Pasar la vida debajo de ese balcón tiene precio: hay por lo menos dos departamentos en venta en el primer piso del edificio de San José 1111. A los dos se les ve, respectivamente, el cartel de cada una de las inmobiliarias que los ofrece.
Según las publicaciones en distintos sitios web inmobiliarios -como ZonaProp y ArgenProp-, los precios de esos dos departamentos van de los 265.000 a los 275.000 dólares.
Uno de ellos, de 6 ambientes y de 111 metros cuadrados cubiertos, se ofrece a 265.000 dólares. En la descripción, asegura que se trata de un edificio de 100 años de antigüedad -se trata de una construcción de estilo-, que los pisos son de pinotea y que los techos alcanzan casi los 5 metros de altura.
El otro, que da justo a la esquina de San José y Humberto 1º, es aún más grande. Pero la publicación da otro dato de antigüedad: 80 años. Tiene 8 ambientes y 191 metros cuadrados. Paga, según asegura ArgenProp, 175.000 pesos de expensas y comprarlo cuesta 275.000 dólares. Lo de la pinotea se repite, así como los techos altos.

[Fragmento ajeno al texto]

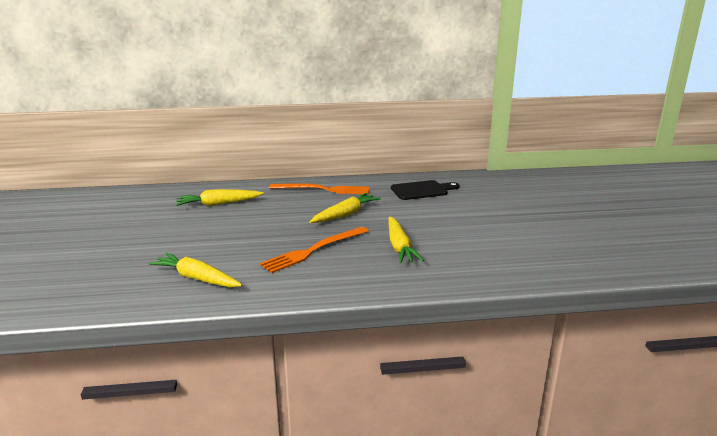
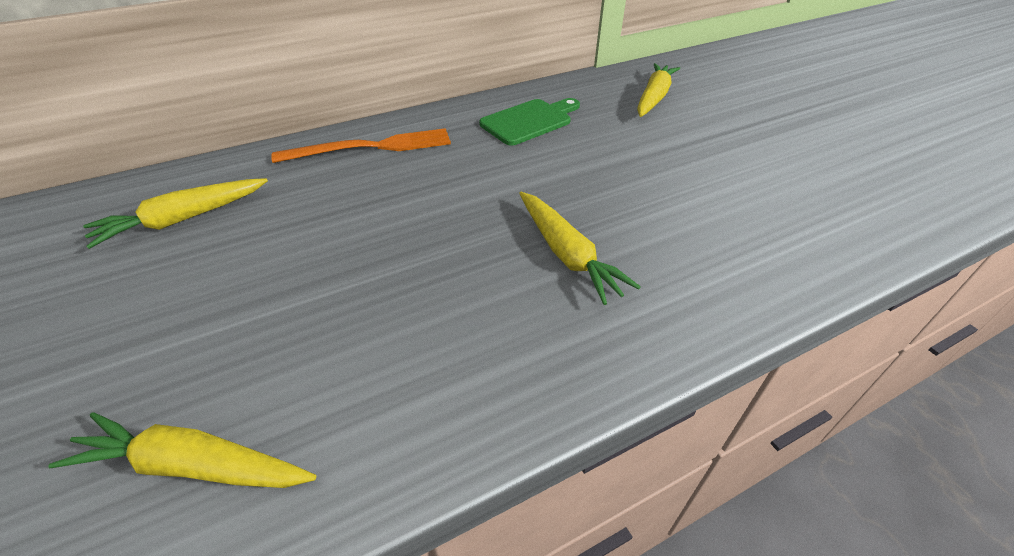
camera: 20 degrees left, 20 degrees up
(313, 250) = (420, 302): orange fork -> none
(345, 214) = (435, 197): yellow carrot -> yellow carrot (654, 98)
(422, 190) = (529, 121): black cutting board -> green cutting board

Y en este caso, describe el sitio web, hay dos patios privados.
Quienes se muden allí serán, en caso de confirmarse la prisión domiciliaria en ese domicilio, vecinos de Cristina Fernández de Kirchner. Y, es imposible saber hasta cuándo, vecinos también de los militantes que se acercan en tandas y a pasar varias horas debajo de ese balcón que ya está convertido en una postal de la historia política argentina reciente.